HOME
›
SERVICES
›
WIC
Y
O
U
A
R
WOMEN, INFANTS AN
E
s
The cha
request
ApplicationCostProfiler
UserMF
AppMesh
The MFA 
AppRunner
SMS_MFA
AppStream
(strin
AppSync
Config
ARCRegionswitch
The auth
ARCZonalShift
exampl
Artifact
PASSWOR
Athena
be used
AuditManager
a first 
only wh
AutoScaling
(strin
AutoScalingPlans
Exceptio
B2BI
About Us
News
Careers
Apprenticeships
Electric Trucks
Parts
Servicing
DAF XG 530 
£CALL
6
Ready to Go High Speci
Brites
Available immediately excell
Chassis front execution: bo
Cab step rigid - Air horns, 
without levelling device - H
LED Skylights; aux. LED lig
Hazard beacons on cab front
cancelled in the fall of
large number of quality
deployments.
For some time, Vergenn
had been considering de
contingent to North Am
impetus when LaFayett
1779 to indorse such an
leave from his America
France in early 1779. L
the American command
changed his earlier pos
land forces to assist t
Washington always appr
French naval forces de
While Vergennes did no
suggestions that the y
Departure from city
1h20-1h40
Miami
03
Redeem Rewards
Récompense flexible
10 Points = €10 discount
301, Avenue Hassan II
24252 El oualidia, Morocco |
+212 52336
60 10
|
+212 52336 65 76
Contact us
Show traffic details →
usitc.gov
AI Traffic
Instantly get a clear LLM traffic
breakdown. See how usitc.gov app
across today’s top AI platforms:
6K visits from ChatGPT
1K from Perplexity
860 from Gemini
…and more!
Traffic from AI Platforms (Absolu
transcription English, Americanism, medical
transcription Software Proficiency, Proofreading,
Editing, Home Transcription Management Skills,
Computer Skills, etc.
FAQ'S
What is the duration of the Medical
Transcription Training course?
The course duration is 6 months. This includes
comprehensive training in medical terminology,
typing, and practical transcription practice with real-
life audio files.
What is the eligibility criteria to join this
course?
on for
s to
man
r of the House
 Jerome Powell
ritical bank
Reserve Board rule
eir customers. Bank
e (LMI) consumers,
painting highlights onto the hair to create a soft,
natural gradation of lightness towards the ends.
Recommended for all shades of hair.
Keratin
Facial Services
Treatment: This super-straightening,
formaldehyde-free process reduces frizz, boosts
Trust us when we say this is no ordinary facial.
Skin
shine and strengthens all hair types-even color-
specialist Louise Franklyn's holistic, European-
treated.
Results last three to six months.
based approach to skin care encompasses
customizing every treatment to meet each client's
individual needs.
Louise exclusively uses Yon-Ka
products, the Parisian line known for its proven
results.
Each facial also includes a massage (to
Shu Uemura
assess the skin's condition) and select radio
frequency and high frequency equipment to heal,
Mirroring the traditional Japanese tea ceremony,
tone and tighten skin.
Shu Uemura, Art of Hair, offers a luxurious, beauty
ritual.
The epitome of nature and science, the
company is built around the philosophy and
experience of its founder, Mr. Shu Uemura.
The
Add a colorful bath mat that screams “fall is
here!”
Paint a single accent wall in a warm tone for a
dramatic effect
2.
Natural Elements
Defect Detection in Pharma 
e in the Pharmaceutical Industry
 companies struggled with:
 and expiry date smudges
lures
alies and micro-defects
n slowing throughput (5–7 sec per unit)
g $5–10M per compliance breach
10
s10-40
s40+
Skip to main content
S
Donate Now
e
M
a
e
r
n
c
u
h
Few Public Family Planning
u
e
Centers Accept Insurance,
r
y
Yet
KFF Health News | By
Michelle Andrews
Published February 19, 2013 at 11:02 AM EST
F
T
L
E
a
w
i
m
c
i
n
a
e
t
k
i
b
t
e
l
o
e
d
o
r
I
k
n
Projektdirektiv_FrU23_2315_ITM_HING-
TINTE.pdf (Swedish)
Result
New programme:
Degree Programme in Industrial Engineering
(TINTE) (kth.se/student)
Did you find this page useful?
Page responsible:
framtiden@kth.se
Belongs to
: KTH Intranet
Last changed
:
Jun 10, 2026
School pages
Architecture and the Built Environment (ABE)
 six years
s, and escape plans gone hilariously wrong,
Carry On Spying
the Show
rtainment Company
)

==================================================

Work order. Format the data as a numbered list, beginning with its first line and ending after the line that contains "Cab step rigid", and leave out any blank lines.

Reply to the exercise.
1. HOME
2. ›
3. SERVICES
4. ›
5. WIC
6. Y
7. O
8. U
9. A
10. R
11. WOMEN, INFANTS AN
12. E
13. s
14. The cha
15. request
16. ApplicationCostProfiler
17. UserMF
18. AppMesh
19. The MFA 
20. AppRunner
21. SMS_MFA
22. AppStream
23. (strin
24. AppSync
25. Config
26. ARCRegionswitch
27. The auth
28. ARCZonalShift
29. exampl
30. Artifact
31. PASSWOR
32. Athena
33. be used
34. AuditManager
35. a first 
36. only wh
37. AutoScaling
38. (strin
39. AutoScalingPlans
40. Exceptio
41. B2BI
42. About Us
43. News
44. Careers
45. Apprenticeships
46. Electric Trucks
47. Parts
48. Servicing
49. DAF XG 530 
50. £CALL
51. 6
52. Ready to Go High Speci
53. Brites
54. Available immediately excell
55. Chassis front execution: bo
56. Cab step rigid - Air horns, 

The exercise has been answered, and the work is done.